Haru Istri Prajurit TNI AD di Perbatasan Papua: Setahun Sekali Bertemu, Anak Kedua Lahir Tanpa Didampingi Suami

06 Juli 2026 Merauke, Papua 4 views

Seorang istri prajurit TNI AD bernama Rina harus menjalani kehamilan dan persalinan anak keduanya tanpa kehadiran suami, Sertu Budi, yang bertugas di Pos Perbatasan RI-PNG. Pertemuan hanya terjadi setahun sekali saat suami mendapat cuti 14 hari, selebihnya komunikasi sebatas panggilan video. Meski diliputi kerinduan dan kecemasan, Rina berusaha tegar dan selalu mendorong suami agar tetap fokus pada tugas negara.

Ketika persalinan tiba di RSUD Merauke, bayi lahir dengan sehat seberat 3,2 kilogram. Bukan sang suami yang mendampingi, melainkan ibu mertua dan para istri prajurit lain yang saling menjaga dan menjadi sistem dukungan. Kebersamaan komunitas istri prajurit di perbatasan menjadi kekuatan tersendiri, mengisi kekosongan pengorbanan keluarga yang terpisah jarak dan waktu demi tegaknya bendera Merah Putih.

Haru Istri Prajurit TNI AD di Perbatasan Papua: Setahun Sekali Bertemu, Anak Kedua Lahir Tanpa Didampingi Suami
{ "konten_html": "

Di balik tegaknya bendera Merah Putih di perbatasan Papua, tersimpan kisah haru yang jarang terdengar: seorang istri prajurit menjalani kehamilan dan melahirkan tanpa suami di sampingnya.
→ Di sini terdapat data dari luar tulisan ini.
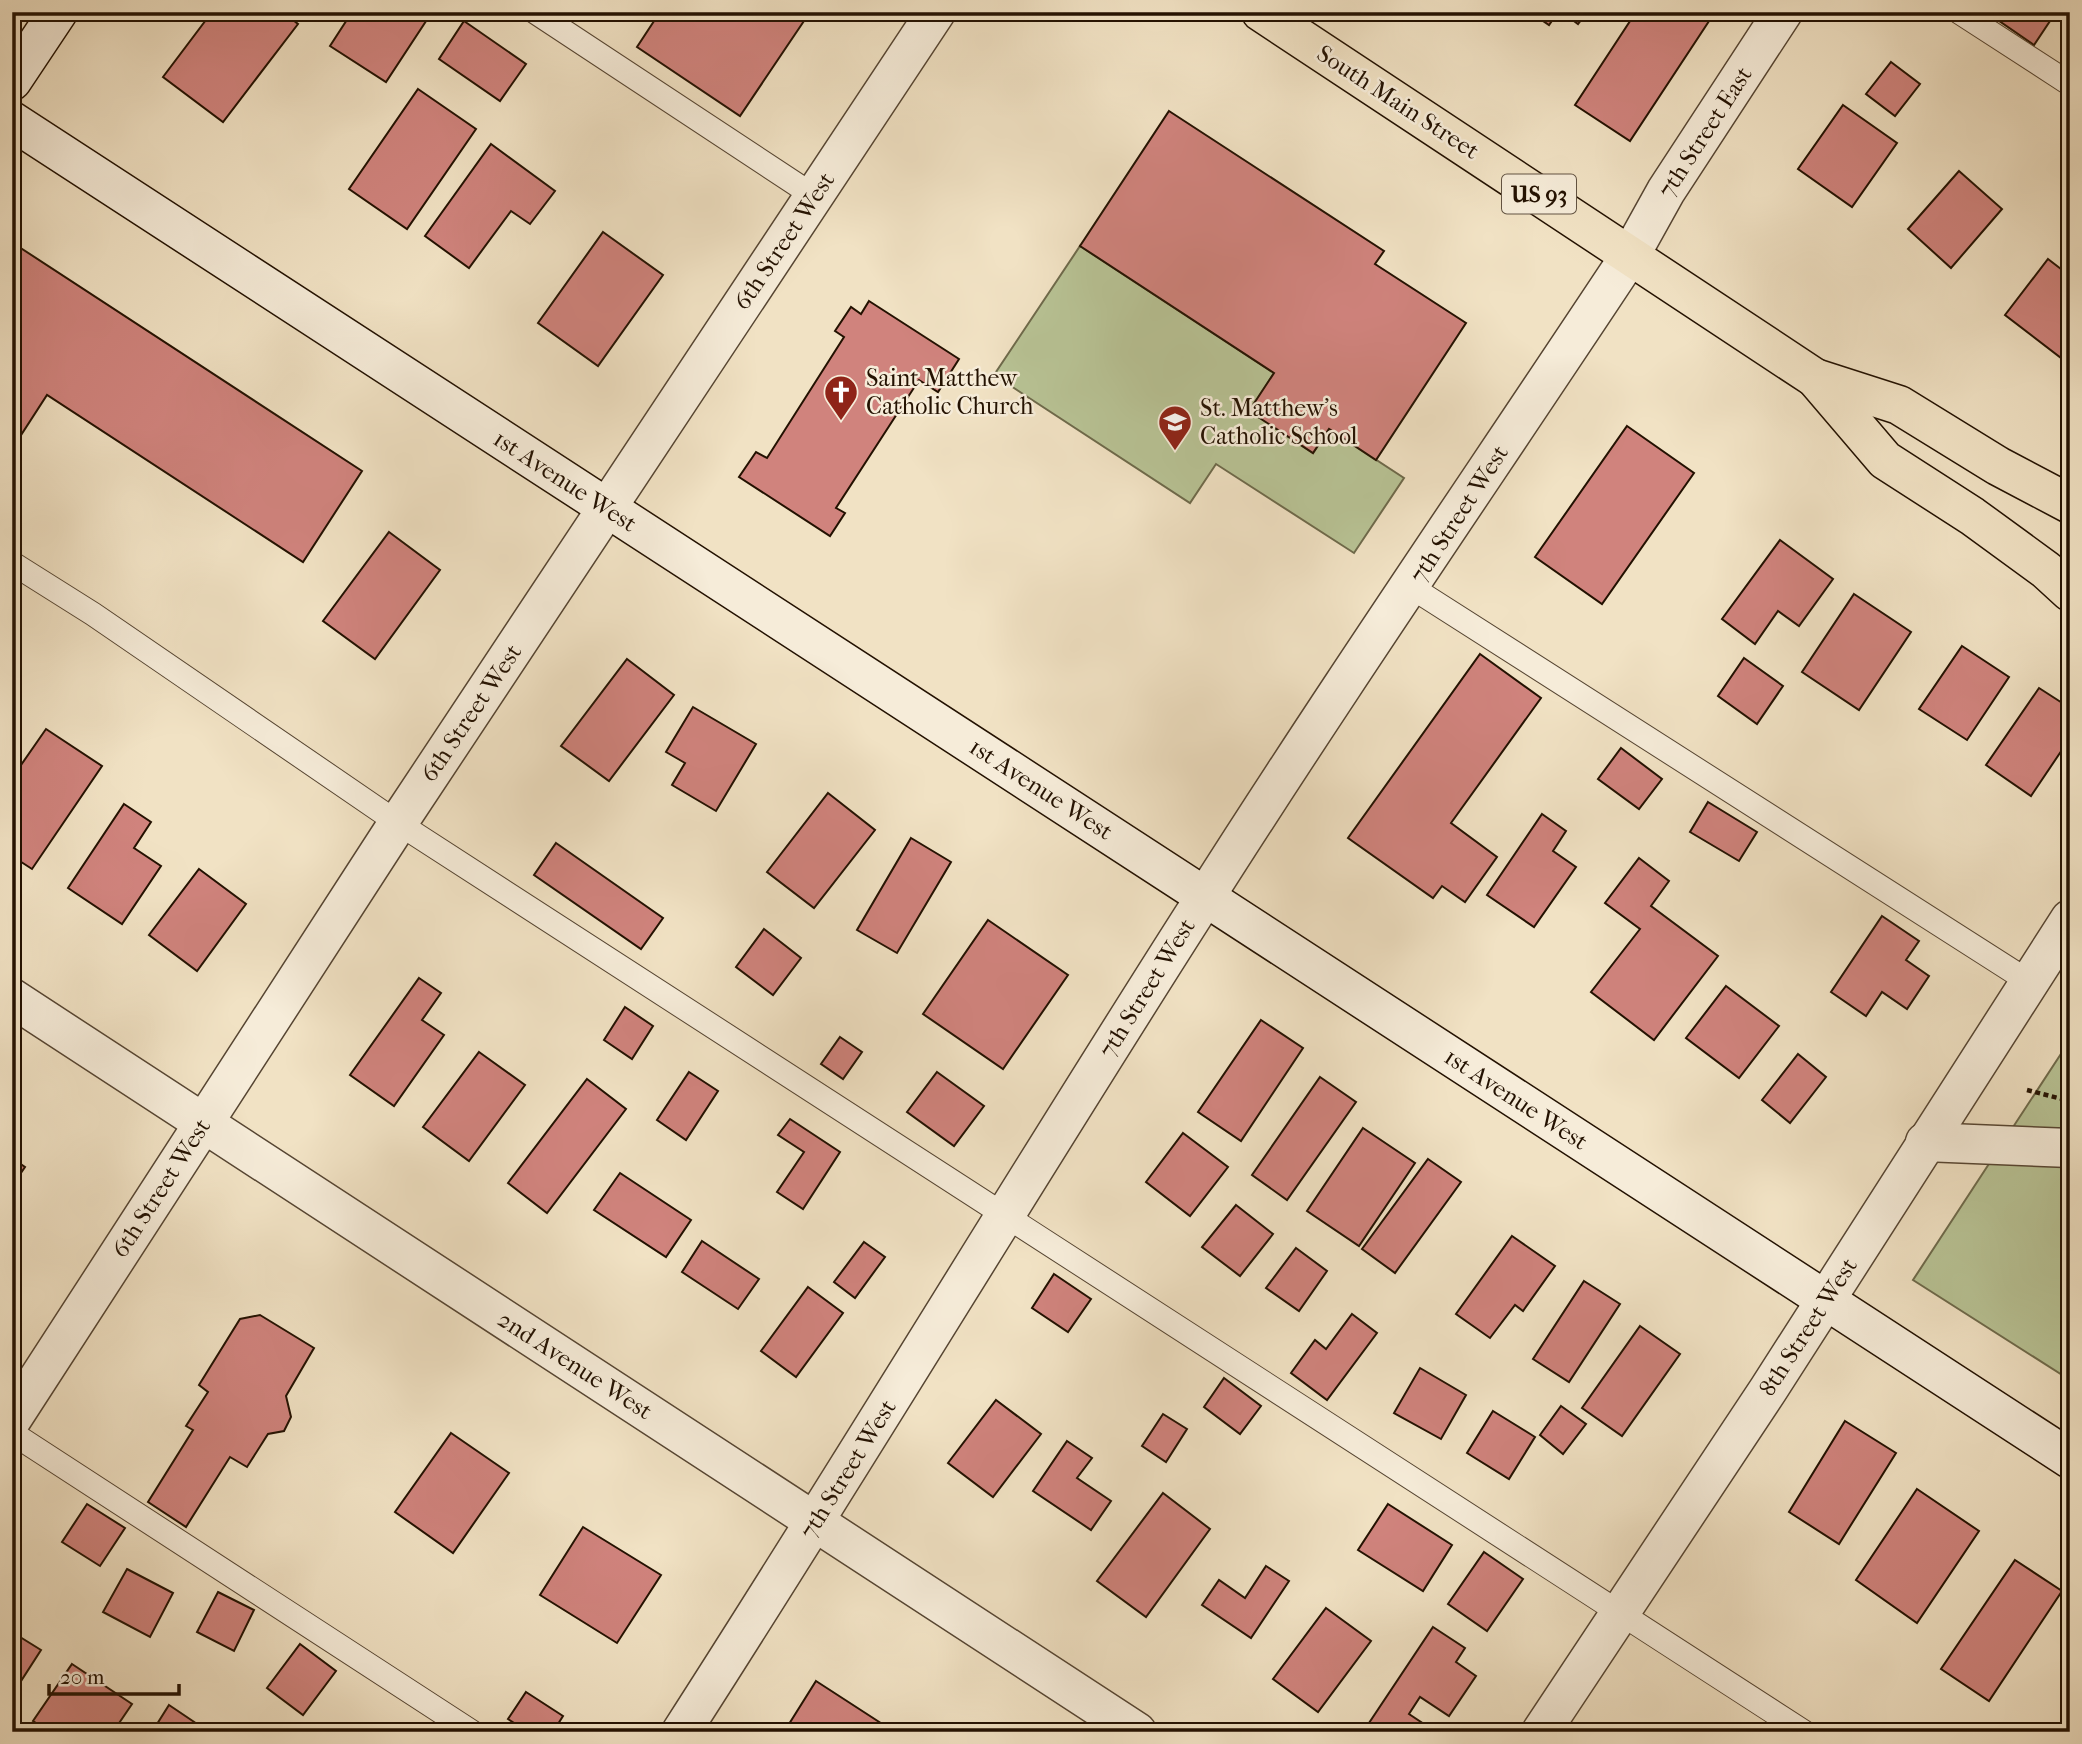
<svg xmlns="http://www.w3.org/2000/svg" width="2082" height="1744" font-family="'IM FELL French Canon',serif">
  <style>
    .green { fill: #b8c395; stroke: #6e6a4b; stroke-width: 2 }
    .building { fill: #d0837d; stroke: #231101; stroke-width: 2 }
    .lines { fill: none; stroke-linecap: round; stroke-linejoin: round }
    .lane-casing { stroke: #564532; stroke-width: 25 }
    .street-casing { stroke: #564532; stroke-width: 41 }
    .secondary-casing { stroke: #231101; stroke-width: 41 }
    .primary-casing { stroke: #231101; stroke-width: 41 }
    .path { stroke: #231101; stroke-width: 4.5; stroke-dasharray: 5 3.5; stroke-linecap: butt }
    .lane { stroke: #f6ecd9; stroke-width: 23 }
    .street { stroke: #f6ecd9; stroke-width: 38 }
    .secondary { stroke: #f6ecd9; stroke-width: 38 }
    .primary { stroke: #f1e2c4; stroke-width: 38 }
    .labels { text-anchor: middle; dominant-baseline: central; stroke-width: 5; stroke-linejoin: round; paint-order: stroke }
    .shield { fill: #f6ecd9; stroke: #625342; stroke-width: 2 }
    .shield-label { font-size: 23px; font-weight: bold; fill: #231101 }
    .street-label { font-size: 24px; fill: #231101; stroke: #f6ecd9 }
    .poi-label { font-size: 24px; fill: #231101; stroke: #f6ecd9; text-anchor: start }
  </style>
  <rect width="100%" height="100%" fill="#f1e2c4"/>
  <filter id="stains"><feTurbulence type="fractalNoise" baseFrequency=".00286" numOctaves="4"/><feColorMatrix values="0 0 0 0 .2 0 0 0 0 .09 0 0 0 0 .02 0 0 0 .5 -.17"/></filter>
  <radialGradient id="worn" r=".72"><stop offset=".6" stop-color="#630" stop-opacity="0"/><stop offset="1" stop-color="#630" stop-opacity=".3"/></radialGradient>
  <!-- green -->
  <g class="green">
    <path d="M1080 246 1274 373 1250 411 1313 453 1329 429 1404 478 1354 553 1216 464 1190 503 994 375Z"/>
    <path d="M2070 1040V1380L1913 1280Z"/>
  </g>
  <!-- building -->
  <g class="building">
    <path d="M212 12H283L298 24 223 122 163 77Z"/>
    <path d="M352 12H432L386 82 330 46Z"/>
    <path d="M660 12H810L740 116 637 47Z"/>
    <path d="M1530 12H1558L1549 25Z"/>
    <path d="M1562 12H1587L1578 24Z"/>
    <path d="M1636 12H1715L1630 141 1575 105Z"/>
    <path d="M1995 12H2056L2034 45 1992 16Z"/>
    <path d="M464 21 526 64 500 101 439 59Z"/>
    <path d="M1891 62 1920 84 1895 116 1866 94Z"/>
    <path d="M418 89 476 129 407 229 349 189Z"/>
    <path d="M1843 105 1897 143 1852 207 1798 169Z"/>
    <path d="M1169 111 1384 251 1375 264 1466 323 1376 460 1329 429 1313 453 1249 411 1274 373 1080 246Z"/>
    <path d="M491 144 555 191 530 224 511 211 469 268 425 236Z"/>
    <path d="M1959 171 2002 209 1951 268 1908 229Z"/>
    <path d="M603 232 663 275 598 366 538 323Z"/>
    <path d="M13 243 362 471 303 562 47 395 12 449Z"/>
    <path d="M2048 259 2070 276V355L2065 361 2005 315Z"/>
    <path d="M869 301 959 359 938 392 919 380 836 508 845 513 830 536 739 477 756 452 767 458 844 337 835 331 851 307 861 314Z"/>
    <path d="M1627 426 1694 473 1602 604 1535 557Z"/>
    <path d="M389 532 440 570 375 659 323 621Z"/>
    <path d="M1780 540 1833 579 1799 626 1778 611 1755 644 1722 619Z"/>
    <path d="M1854 594 1911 632 1859 710 1802 672Z"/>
    <path d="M1962 646 2009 677 1967 740 1919 709Z"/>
    <path d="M1480 654 1541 698 1451 823 1497 857 1465 902 1442 886 1433 898 1348 838Z"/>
    <path d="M1744 658 1783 686 1757 724 1718 696Z"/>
    <path d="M627 659 674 695 609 781 561 746Z"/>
    <path d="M2039 688 2070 708V738L2031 796 1986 765Z"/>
    <path d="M693 707 756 744 716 811 672 785 685 763 666 752Z"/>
    <path d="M46 729 102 766 32 869 12 856V778Z"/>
    <path d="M1621 748 1662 779 1639 809 1598 779Z"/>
    <path d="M828 793 875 830 814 908 767 872Z"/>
    <path d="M1708 802 1757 832 1739 861 1690 832Z"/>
    <path d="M124 804 151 822 134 848 161 866 122 924 68 888Z"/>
    <path d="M1542 814 1566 831 1553 851 1576 867 1534 927 1487 895Z"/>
    <path d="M911 838 951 862 897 953 857 930Z"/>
    <path d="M556 843 663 918 641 949 534 875Z"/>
    <path d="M1639 858 1669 881 1651 906 1718 956 1654 1040 1591 992 1640 929 1605 903Z"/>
    <path d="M199 869 246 904 197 971 149 935Z"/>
    <path d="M1882 916 1919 941 1906 960 1929 976 1907 1009 1882 992 1866 1016 1831 992Z"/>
    <path d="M988 920 1068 975 1003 1069 923 1014Z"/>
    <path d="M764 929 801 958 773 995 736 967Z"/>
    <path d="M419 978 441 993 422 1020 444 1035 394 1106 350 1075Z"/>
    <path d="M1726 986 1779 1026 1739 1078 1686 1038Z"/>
    <path d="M625 1007 653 1026 632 1059 604 1040Z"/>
    <path d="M1261 1020 1303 1048 1241 1141 1198 1112Z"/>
    <path d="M840 1037 862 1052 843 1079 821 1064Z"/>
    <path d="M479 1052 525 1085 469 1161 423 1127Z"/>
    <path d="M1798 1054 1826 1077 1790 1123 1762 1100Z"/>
    <path d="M689 1072 718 1091 686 1140 657 1120Z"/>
    <path d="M937 1072 984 1106 954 1146 907 1112Z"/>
    <path d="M1320 1077 1356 1102 1287 1200 1252 1175Z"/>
    <path d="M587 1079 626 1109 547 1213 508 1183Z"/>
    <path d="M790 1119 840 1152 803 1209 777 1192 804 1152 778 1135Z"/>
    <path d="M1363 1128 1415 1163 1359 1246 1307 1211Z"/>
    <path d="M1183 1133 1228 1167 1190 1216 1146 1182Z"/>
    <path d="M12 1158 25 1167 12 1186Z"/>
    <path d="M1428 1159 1461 1182 1395 1273 1362 1249Z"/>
    <path d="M620 1173 691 1220 666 1257 594 1210Z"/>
    <path d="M1236 1205 1273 1234 1240 1276 1202 1247Z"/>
    <path d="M1512 1236 1555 1266 1523 1311 1515 1305 1490 1338 1456 1314Z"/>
    <path d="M702 1241 759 1279 738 1309 682 1272Z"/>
    <path d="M864 1242 885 1257 855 1298 834 1282Z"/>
    <path d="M1296 1248 1327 1271 1299 1311 1266 1288Z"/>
    <path d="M1054 1274 1091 1299 1068 1332 1032 1308Z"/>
    <path d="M1584 1281 1620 1304 1569 1382 1533 1359Z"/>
    <path d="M808 1287 843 1313 796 1377 761 1351Z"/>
    <path d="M1352 1314 1377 1333 1327 1400 1291 1373 1315 1340 1326 1349Z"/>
    <path d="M260 1315 314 1348 286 1396 291 1417 284 1431 268 1434 247 1467 230 1457 186 1527 148 1502 193 1430 186 1426 208 1392 199 1385 240 1319Z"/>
    <path d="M1640 1326 1680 1354 1622 1436 1582 1408Z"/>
    <path d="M1420 1368 1466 1395 1441 1439 1394 1413Z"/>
    <path d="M1224 1378 1261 1406 1240 1434 1204 1407Z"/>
    <path d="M996 1400 1041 1434 993 1497 948 1463Z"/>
    <path d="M1561 1406 1586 1424 1563 1454 1540 1435Z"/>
    <path d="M1493 1411 1535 1437 1509 1479 1467 1453Z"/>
    <path d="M1163 1414 1187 1429 1166 1462 1142 1446Z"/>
    <path d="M1845 1421 1896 1453 1839 1544 1789 1512Z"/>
    <path d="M451 1433 509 1473 453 1553 395 1512Z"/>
    <path d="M1067 1441 1092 1458 1077 1478 1111 1501 1091 1530 1033 1491Z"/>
    <path d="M1917 1489 1979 1531 1917 1623 1856 1580Z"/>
    <path d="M1163 1493 1210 1529 1146 1617 1097 1581Z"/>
    <path d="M87 1504 125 1528 100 1566 62 1542Z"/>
    <path d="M1388 1504 1452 1545 1423 1591 1358 1550Z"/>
    <path d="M583 1527 661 1575 617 1643 540 1595Z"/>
    <path d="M1484 1552 1523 1579 1487 1631 1448 1604Z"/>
    <path d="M2015 1560 2062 1591 1989 1701 1941 1669Z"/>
    <path d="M1266 1566 1289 1581 1251 1638 1202 1605 1219 1580 1245 1598Z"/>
    <path d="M127 1569 173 1593 150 1637 103 1612Z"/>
    <path d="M218 1592 254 1610 234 1651 197 1632Z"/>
    <path d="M1326 1608 1371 1641 1318 1712 1273 1679Z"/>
    <path d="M1433 1627 1465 1648 1456 1662 1476 1676 1449 1716 1420 1697 1409 1714 1436 1732H1363Z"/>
    <path d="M12 1632 41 1650 12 1695Z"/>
    <path d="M300 1644 336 1671 303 1715 267 1688Z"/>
    <path d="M72 1664 132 1704 113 1732H50L33 1721Z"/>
    <path d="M816 1681 890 1729 888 1732H784Z"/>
    <path d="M526 1692 563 1716 553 1732H528L508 1719Z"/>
    <path d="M169 1705 209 1732H152Z"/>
    <path d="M2070 1718V1732H2061Z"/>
  </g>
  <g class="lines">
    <!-- lane casing -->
    <g class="lane-casing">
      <g id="lane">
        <path d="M535 12 814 196"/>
        <path d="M1959 12 2070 84"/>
        <path d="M12 563 93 614 398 823 1804 1732"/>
        <path d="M1411 587 2031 983"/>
        <path d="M12 1433 472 1732"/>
      </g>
    </g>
    <!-- street casing -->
    <g class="street-casing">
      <g id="street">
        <path d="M12 998 1137 1732"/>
        <path d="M1925 1142 2070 1148"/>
        <path d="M12 1419 398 823 936 12"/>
        <path d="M681 1732C858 1457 1026 1177 1202 902 1341 683 1488 470 1631 254L1666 191 1783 12"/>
        <path d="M1541 1732 1768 1390 2070 919"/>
      </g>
    </g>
    <!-- secondary casing -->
    <g class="secondary-casing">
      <g id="secondary">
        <path d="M12 81 58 12"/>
        <path d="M12 121 2070 1459"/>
      </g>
    </g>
    <!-- primary casing -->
    <g class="primary-casing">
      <g id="primary">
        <path d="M1261 12 1815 378 1885 460 1972 516 2046 570 2070 592"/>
        <path d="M1815 378 1899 405 1998 466 2070 504"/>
      </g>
    </g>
    <!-- path -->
    <path class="path" d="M2027 1090 2070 1101"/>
    <!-- lane -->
    <use href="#lane" class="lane"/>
    <!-- street -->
    <use href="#street" class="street"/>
    <!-- secondary -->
    <use href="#secondary" class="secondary"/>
    <!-- primary -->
    <use href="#primary" class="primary"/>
  </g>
  <!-- icons -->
  <defs>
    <g id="church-pin" transform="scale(1.75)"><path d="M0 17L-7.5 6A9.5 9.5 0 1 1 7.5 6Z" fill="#8f2418" stroke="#f6ecd9"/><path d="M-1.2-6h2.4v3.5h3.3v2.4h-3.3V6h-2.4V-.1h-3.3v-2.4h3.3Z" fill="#fff"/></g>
    <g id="school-pin" transform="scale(1.75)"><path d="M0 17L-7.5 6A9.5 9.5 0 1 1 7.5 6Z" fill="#8f2418" stroke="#f6ecd9"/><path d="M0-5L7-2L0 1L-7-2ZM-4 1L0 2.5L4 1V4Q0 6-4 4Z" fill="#fff"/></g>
  </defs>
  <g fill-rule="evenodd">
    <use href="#church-pin" x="841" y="392"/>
    <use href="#school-pin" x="1175" y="422"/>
  </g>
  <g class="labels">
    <!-- shield labels -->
    <rect class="shield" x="1502" y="174.5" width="74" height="39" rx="5"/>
    <g class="shield-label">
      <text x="1539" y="194">US 93</text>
    </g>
    <!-- street labels -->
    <g class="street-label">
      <text transform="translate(1398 102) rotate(33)">South Main Street</text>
      <text transform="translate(1705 132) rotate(-57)">7th Street East</text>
      <text transform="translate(784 241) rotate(-56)">6th Street West</text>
      <text transform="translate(565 481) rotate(33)">1st Avenue West</text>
      <text transform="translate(1459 514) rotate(-57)">7th Street West</text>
      <text transform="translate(471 713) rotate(-56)">6th Street West</text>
      <text transform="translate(1041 789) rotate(33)">1st Avenue West</text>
      <text transform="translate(1147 988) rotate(-58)">7th Street West</text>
      <text transform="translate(1516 1099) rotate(33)">1st Avenue West</text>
      <text transform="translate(161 1188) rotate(-57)">6th Street West</text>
      <text transform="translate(1808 1327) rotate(-57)">8th Street West</text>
      <text transform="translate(575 1365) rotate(33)">2nd Avenue West</text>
      <text transform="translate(848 1469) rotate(-58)">7th Street West</text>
    </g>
    <!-- poi labels -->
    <g class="poi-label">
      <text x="866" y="378">Saint Matthew<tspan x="866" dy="28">Catholic Church</tspan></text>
      <text x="1200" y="408">St. Matthew's<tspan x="1200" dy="28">Catholic School</tspan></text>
    </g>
  </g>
  <!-- margin -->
  <rect width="2082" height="1744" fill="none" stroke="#f1e2c4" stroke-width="42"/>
  <rect x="14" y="14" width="2054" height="1716" fill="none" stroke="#231101" stroke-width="3.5"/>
  <rect x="21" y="21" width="2040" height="1702" fill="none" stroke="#231101" stroke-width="2"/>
  <!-- scale -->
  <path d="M49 1684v10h130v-10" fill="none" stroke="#231101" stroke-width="3.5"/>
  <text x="60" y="1684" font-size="21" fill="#231101" stroke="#f6ecd9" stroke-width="5" paint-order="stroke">20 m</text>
  <rect width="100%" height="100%" filter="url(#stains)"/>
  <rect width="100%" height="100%" fill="url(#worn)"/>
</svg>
Rina (32), istri dari Sertu Budi yang bertugas di Pos Perbatasan RI-PNG, adalah potret nyata pengorbanan yang tak hanya milik sang suami, tetapi juga miliknya dan seluruh keluarga kecil mereka. Dalam setahun terakhir, pertemuan hanya terjadi sekali—saat suami mendapat cuti 14 hari yang terasa singkat, lalu kembali berpisah oleh jarak dan tugas negara. Kini, di penghujung penantian panjang, Rina harus menghadapi detik-detik kelahiran anak kedua dengan hati penuh rindu dan kepedulian yang tak terucap.

Kehamilan Sunyi di Ujung Timur

Menjalani kehamilan seorang diri di Merauke, jauh dari keluarga inti, adalah ujian yang menempa ketegaran Rina. Setiap malam, telepon genggam menjadi satu-satunya jembatan untuk menyambung rasa. “Setiap kali video call, saya selalu bilang ke suami agar fokus tugas, jangan khawatirkan saya,” kenang Rina lirih. Namun, begitu layar mati, kesendirian dan kecemasan menjalar di hati. Bayangan tentang siapa yang akan memegang tangannya saat persalinan tiba kerap menghantui. Di situlah, seorang istri prajurit ditempa menjadi tangguh—bukan karena tak takut, melainkan karena cinta dan tanggung jawab yang lebih besar. Di tanah Papua yang penuh tantangan, kehamilannya menjadi sunyi, namun tidak pernah kosong dari doa dan harapan.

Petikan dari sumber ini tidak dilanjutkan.